Open Data on the Web, 23 - 24 April 2013, London (Topics)

Topics for the Workshop

The main topics of the Workshop are:

discoverability
transformation (to other formats)
combinations of data from different models (e.g., linked data and CSV)
quality assessment and self-description
extracting human-readable "stories" from data

Below, the Program Committee highlights a small number of topics of known interest, but position papers from participants may cover a broad range of open data topics. For all topics on the agenda, Program Committee has a goal of greater alignment between open data publishers and those who deliver open data products and services.

Data Discovery, Data Description, Data Meaning

The majority of open data is published through data portals. These provide a catalog of the available data sets, links to applications that use the data, and more. These work well for human users but what about automatic discovery by machines? What if you could search the web for data as easily as you can for documents?

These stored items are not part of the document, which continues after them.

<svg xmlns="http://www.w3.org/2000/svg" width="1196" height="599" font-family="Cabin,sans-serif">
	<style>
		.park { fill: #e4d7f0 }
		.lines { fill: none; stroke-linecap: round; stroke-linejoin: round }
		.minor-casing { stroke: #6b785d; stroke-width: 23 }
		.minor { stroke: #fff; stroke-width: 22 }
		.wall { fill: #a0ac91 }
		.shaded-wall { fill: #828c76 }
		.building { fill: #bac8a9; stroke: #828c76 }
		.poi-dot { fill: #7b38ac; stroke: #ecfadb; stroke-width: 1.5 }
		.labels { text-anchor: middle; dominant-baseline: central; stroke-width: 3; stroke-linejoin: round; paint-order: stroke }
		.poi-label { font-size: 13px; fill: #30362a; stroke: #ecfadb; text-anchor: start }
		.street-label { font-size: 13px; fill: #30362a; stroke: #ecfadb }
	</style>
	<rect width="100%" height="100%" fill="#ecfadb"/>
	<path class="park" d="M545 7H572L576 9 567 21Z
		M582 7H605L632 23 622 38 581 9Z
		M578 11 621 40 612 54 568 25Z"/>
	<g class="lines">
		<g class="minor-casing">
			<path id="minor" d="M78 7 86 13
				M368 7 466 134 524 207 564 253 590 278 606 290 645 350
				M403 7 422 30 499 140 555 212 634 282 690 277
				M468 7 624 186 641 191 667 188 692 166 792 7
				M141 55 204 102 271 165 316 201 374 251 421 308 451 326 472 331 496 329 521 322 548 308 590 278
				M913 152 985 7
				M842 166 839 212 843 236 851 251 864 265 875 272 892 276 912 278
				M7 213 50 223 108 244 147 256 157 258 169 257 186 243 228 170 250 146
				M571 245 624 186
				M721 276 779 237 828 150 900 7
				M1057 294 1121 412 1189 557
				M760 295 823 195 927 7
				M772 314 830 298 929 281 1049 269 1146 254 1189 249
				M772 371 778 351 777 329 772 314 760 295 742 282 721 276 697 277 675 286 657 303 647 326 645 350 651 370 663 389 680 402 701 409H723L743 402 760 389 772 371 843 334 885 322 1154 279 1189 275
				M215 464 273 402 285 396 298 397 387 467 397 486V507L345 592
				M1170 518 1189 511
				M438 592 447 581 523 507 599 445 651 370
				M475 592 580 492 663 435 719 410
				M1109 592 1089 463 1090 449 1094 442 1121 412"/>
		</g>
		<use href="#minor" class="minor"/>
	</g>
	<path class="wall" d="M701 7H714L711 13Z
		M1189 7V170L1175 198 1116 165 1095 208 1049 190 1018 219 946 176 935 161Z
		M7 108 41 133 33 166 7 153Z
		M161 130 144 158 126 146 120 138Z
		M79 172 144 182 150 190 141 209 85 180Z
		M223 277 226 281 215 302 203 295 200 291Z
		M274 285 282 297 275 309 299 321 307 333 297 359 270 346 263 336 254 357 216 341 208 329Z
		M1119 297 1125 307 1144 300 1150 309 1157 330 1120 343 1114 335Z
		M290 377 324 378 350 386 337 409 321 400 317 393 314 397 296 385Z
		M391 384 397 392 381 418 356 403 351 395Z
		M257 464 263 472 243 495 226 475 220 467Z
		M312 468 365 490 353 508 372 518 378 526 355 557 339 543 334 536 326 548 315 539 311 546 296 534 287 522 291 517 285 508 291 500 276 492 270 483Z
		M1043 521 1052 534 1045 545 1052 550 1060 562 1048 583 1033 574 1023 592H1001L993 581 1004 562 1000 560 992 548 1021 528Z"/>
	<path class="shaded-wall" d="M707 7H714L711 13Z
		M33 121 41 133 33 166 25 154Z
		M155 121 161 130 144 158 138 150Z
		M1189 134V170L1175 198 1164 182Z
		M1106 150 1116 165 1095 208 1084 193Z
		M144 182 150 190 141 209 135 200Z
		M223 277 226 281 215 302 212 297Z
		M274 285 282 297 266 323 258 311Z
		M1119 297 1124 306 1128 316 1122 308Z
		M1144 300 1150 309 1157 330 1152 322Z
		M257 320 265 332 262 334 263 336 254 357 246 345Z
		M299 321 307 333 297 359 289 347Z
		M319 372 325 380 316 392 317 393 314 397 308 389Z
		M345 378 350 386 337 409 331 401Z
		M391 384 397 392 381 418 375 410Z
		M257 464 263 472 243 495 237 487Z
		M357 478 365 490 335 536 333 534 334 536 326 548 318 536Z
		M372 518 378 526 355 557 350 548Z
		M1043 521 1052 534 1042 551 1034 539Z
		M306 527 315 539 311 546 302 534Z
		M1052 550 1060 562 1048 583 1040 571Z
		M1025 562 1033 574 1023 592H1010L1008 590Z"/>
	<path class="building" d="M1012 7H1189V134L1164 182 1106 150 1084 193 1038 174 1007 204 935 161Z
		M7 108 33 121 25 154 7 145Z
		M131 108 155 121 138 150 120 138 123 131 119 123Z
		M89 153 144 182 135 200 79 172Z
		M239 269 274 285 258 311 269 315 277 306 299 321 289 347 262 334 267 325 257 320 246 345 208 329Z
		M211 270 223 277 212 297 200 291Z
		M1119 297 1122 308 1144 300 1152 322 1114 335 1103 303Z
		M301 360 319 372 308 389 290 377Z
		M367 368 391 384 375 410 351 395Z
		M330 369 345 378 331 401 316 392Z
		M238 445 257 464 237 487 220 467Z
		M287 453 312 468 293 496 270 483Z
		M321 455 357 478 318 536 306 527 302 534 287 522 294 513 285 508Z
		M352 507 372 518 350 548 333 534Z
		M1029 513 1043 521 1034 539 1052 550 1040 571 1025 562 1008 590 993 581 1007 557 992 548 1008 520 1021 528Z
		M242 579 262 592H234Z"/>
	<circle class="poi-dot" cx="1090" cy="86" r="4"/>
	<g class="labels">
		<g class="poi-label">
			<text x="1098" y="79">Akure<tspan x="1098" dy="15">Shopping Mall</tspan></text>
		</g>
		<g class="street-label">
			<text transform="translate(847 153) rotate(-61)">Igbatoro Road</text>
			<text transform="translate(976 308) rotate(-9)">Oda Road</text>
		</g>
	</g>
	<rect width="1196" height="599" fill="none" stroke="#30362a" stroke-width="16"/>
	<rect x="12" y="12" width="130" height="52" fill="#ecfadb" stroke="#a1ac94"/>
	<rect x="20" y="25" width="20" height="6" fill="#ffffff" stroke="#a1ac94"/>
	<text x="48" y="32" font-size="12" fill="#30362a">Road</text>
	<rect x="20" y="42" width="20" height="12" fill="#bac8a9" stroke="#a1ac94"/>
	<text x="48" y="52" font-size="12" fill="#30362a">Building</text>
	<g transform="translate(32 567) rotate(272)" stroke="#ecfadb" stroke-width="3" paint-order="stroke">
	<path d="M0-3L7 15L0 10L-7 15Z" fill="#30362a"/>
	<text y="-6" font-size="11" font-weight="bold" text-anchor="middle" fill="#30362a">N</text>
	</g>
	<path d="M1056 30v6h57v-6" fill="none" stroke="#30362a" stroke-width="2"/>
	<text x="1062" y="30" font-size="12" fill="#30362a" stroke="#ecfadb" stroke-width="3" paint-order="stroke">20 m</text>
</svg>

Wouldn't it be great if an application could find the data on a given site automatically, and understand what it contains?

The use of the /.well-known/ URI prefix [RFC 5785] is a good candidate for this and has been implemented in some cases for VoID data descriptions, but more standardization might be needed as well as the adoption of best practice by data publishers.

Assessing Quality

The advantage of manual discovery of data is that the content, provenance and quality of the data can readily be be assessed, but how can the same assessment be applied to something discovered programmatically? What is the key metadata that is needed and how should it be exposed? If the right metadata is provided, can the machines do the rest unaided?

This is as important to data publishers as it is to data consumers and is crucial to the effective use and reuse of open data. How can provenance and annotations be integrated into the data processing and production chain?

Web-Oriented Data Formats for Tabular Data

Data is and will continue to be published in a variety of different formats. Some data goes through careful and detailed preparation before publication, other data sets are saved directly from common desktop software and published ‘as is.’ Applications need to be able to handle this variety.

The majority of open data is published as tabular data in CSV files that can readily be converted to JSON, but are some methods of doing this better than others? What would a generic API for a CSV file look like? Are there ways of structuring or packaging CSV files that make them better for handling sophisticated data? How would that play with linked data, whether accessed via a SPARQL query or via JSON for Linked Data [JSON-LD]. See the Data Protocols site for a survey of current standards in this area.